Menurutnya, putusan MK pada 2013 terkait UU Nomor 12 Tahun 1992 tentang Sistem Budidaya Tanaman menyatakan bahwa petani mempunyai kebebasan untuk menangkarkan dan memuliakan tanamannya sendiri.
"Artinya, kriminalisasi terhadap Munirwan ini adalah preseden yang buruk. Tidak hanya pelanggaran terhadap keadilan yang seharusnya oleh petani, tetapi ini juga merupakan pelanggaran terhadap hukum itu sendiri karena bertentangan dengan putusan MK," ujar Dewi saat ditemui di Utan Kayu, Jakarta Timur, Kamis (1/8).
Direktur Reserse Kriminal Khusus (Dirkrimsus) Polda Aceh Kombes Teuku Saladin yang menangani kasus ini enggan berkomentar. Dia menyerahkan informasi terkait perkara Munirwan kepada Kepala Bidang Hubungan Masyarakat (Kabid Humas) Polda Aceh.

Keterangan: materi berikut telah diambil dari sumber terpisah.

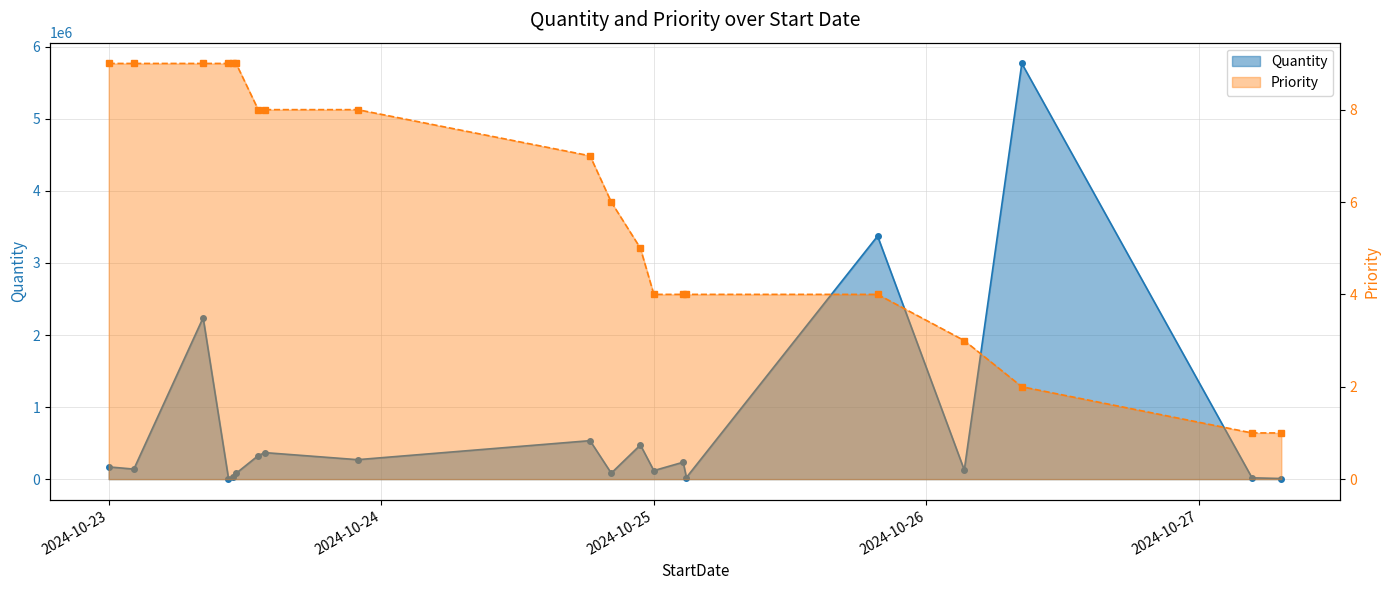

True or false: Quantity and Priority intersect in this chart.

False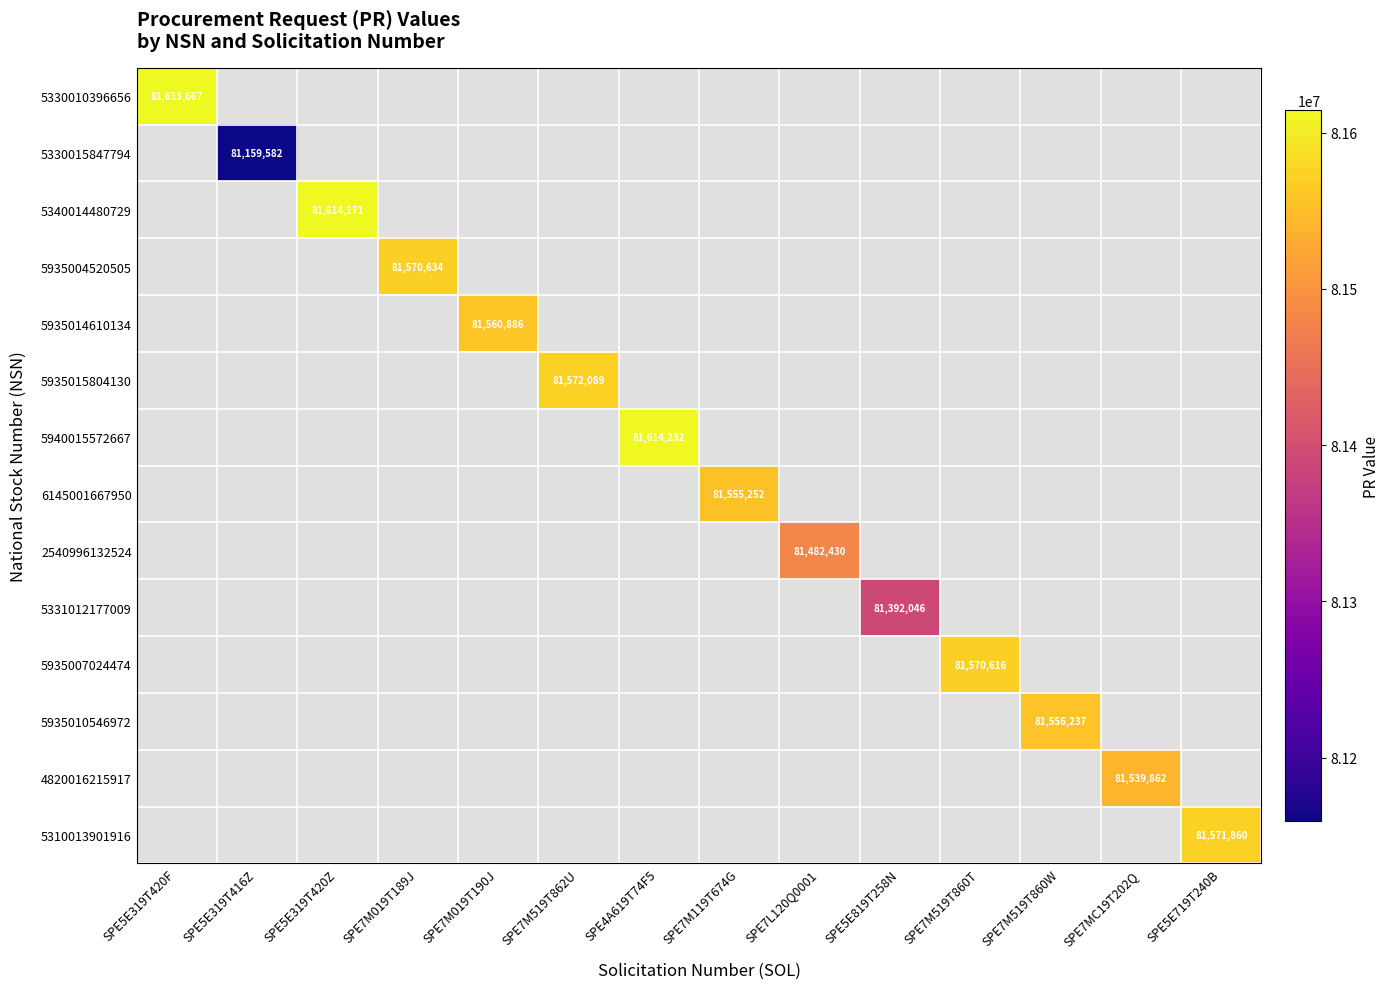

The 5940015572667 series shows 43301475 at SPE4A619T74F5. True or false?

False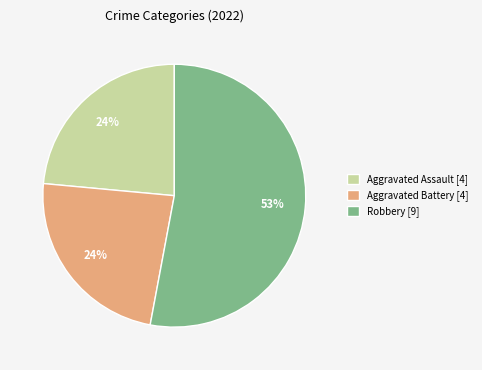

Which category accounts for the majority?

Robbery [9]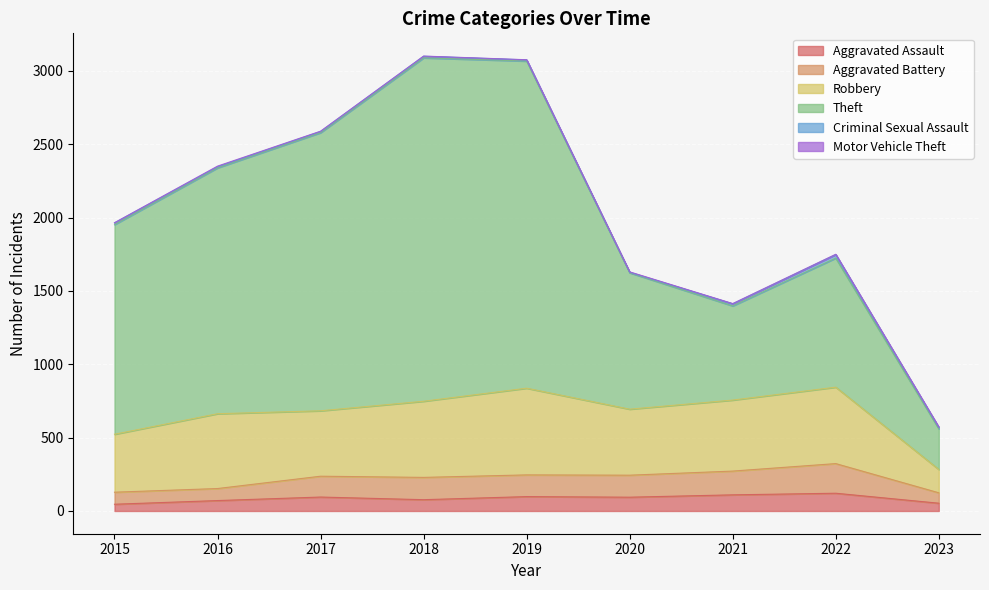

True or false: Aggravated Assault and Aggravated Battery intersect in this chart.

False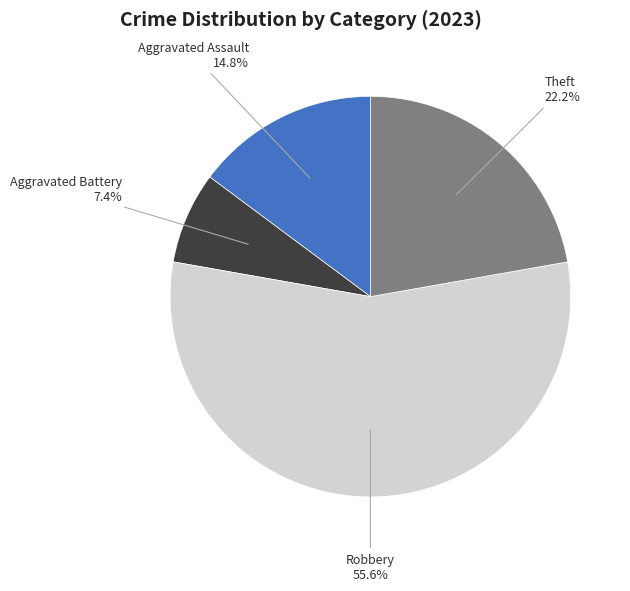

Count the number of slices in the pie.

4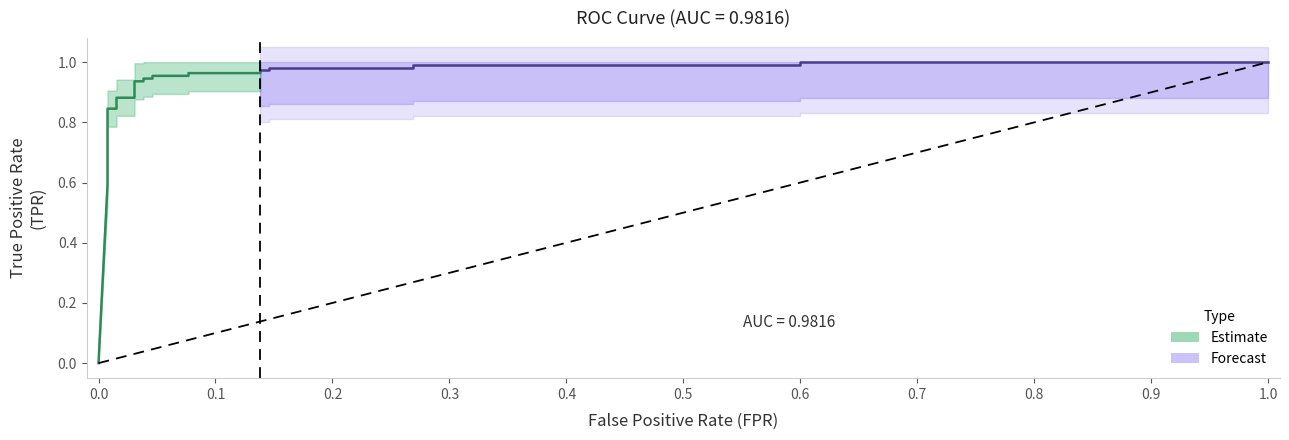

What is the approximate value of tpr at 17?

1.0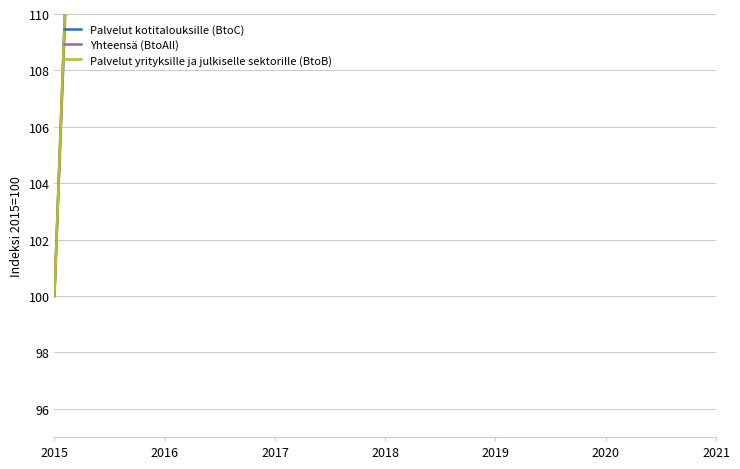

True or false: Yhteensä (BtoAll) and Palvelut kotitalouksille (BtoC) intersect in this chart.

True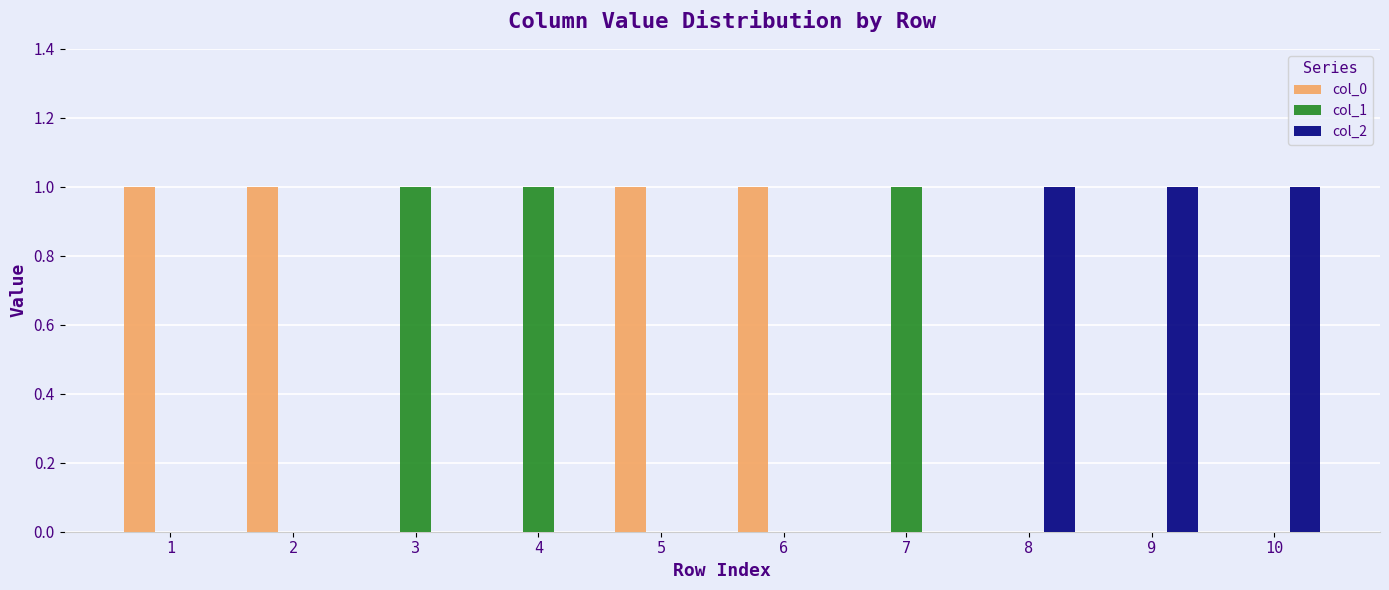

How many col_1 values are between 0 and 1?

10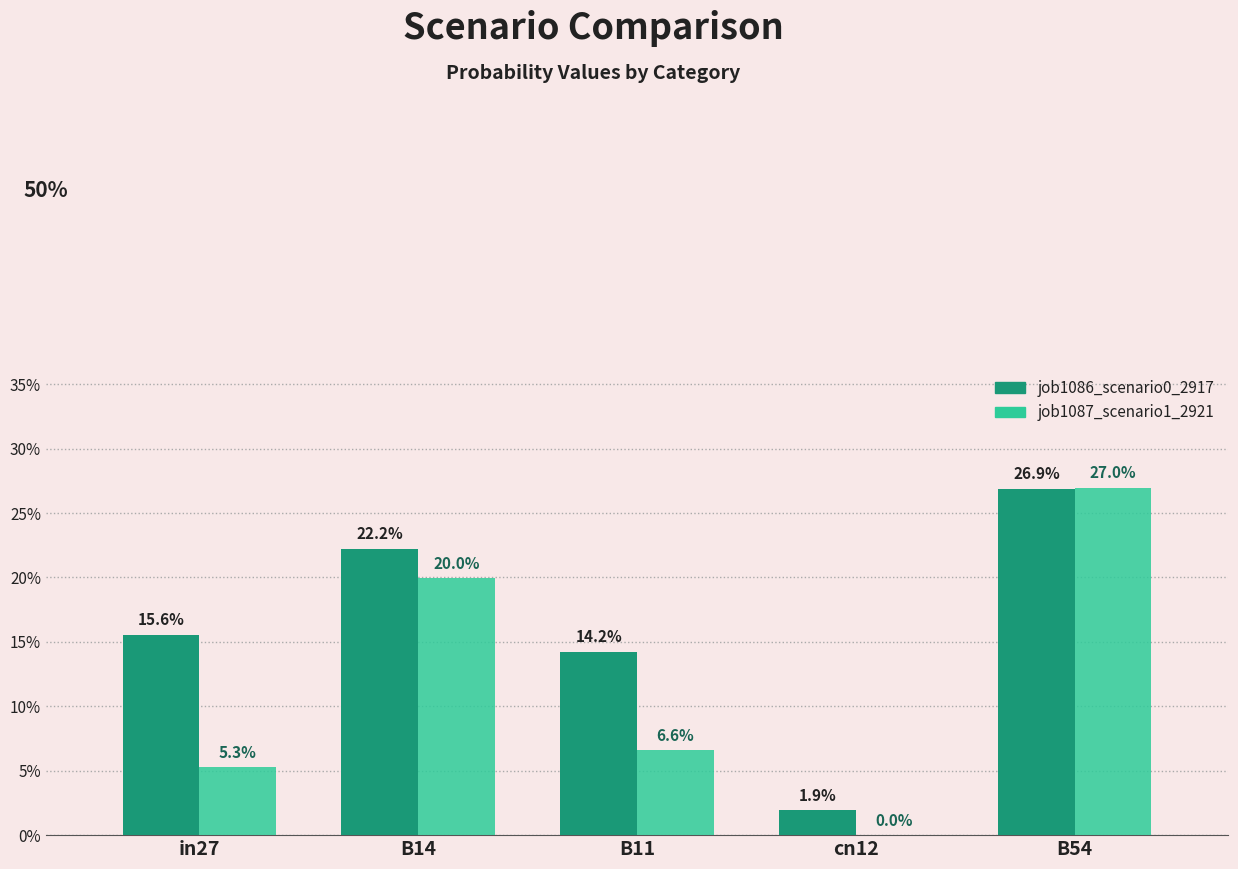

Count the job1087_scenario1_2921 values in the range 0 to 1.

5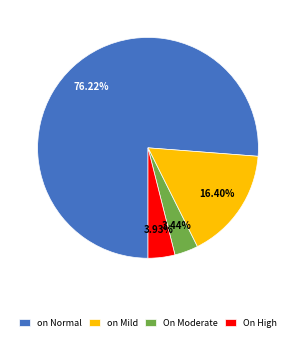

Between on Normal and on Mild, which is larger?

on Normal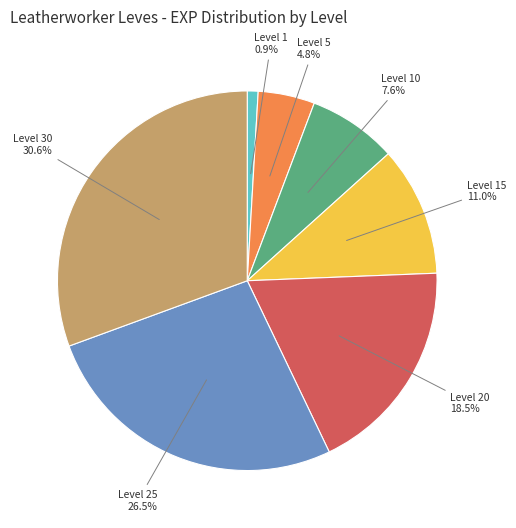

Is there a majority slice in this chart?

No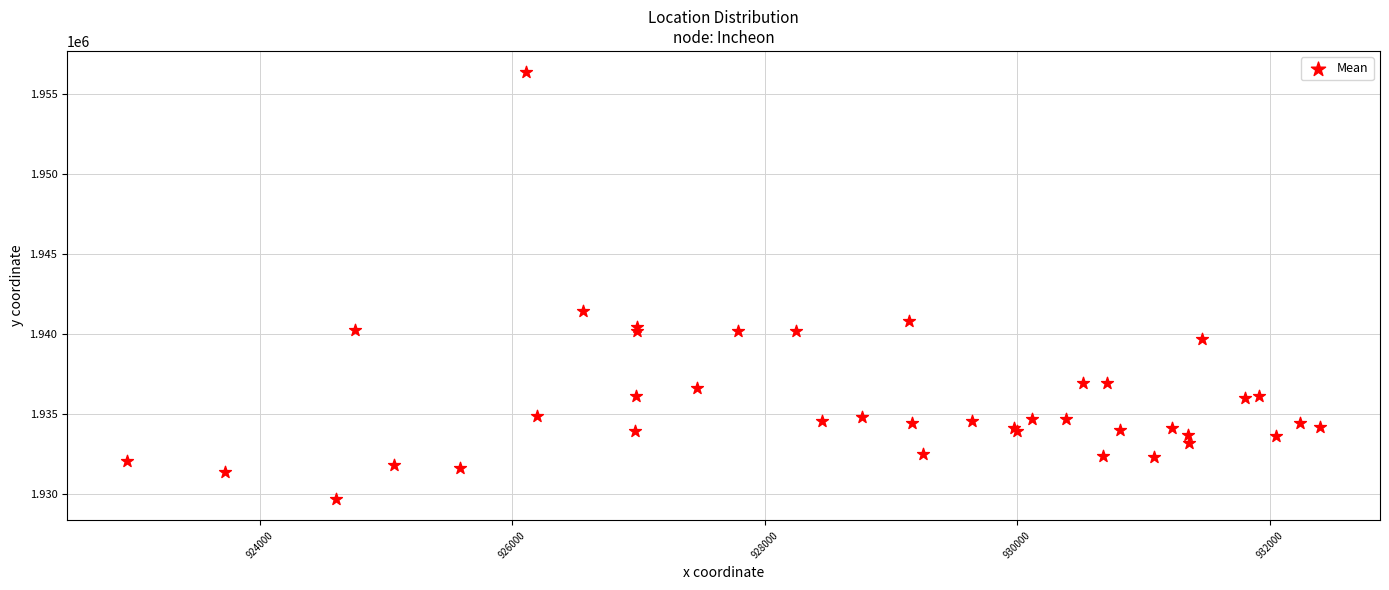

What Y value in the scatter plot is closest to 1943033?

1941432.3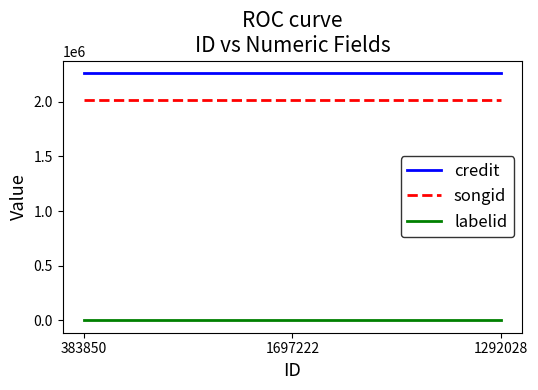

List the series in order of their peak value, highest first.

credit, songid, labelid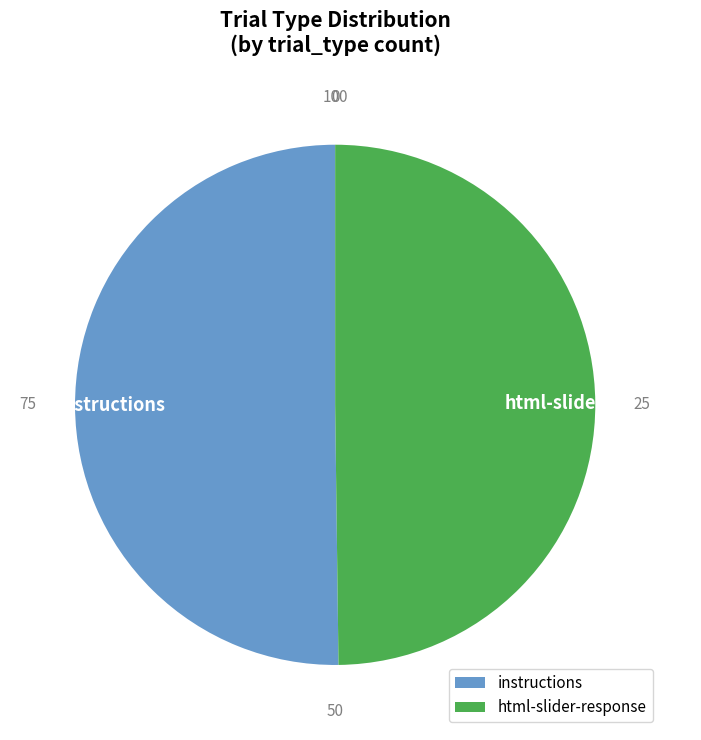

Is the sum of html-slider-response and instructions greater than half?

Yes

"Itu ke Kabid Humas. Kalau saya Kapolresta, bisa. Ada SOP-nya, minimal didampingi Kabid Humas," kata Saladin melalui telepon.
Sementara Kabid Humas Polda Aceh Kombes Ery Apriyono belum merespons panggilan telepon dan tidak menjawab pesan yang dikirim CNNIndonesia.com.
Sementara itu Kepala Dinas Pertanian dan Perkebunan Aceh, A. Hanan membantah bahwa pihaknya melaporkan kasus ini ke polisi. Dilansir dari Antara, Juru Bicara Pemerintah Aceh Wiratmadinata mengatakan kasus hukum Munirwan ini bukan delik aduan.
"Itu delik murni kepolisian. Tentu ada laporan dan informasi awal yang diterima kepolisian," kata Wiratmadinata.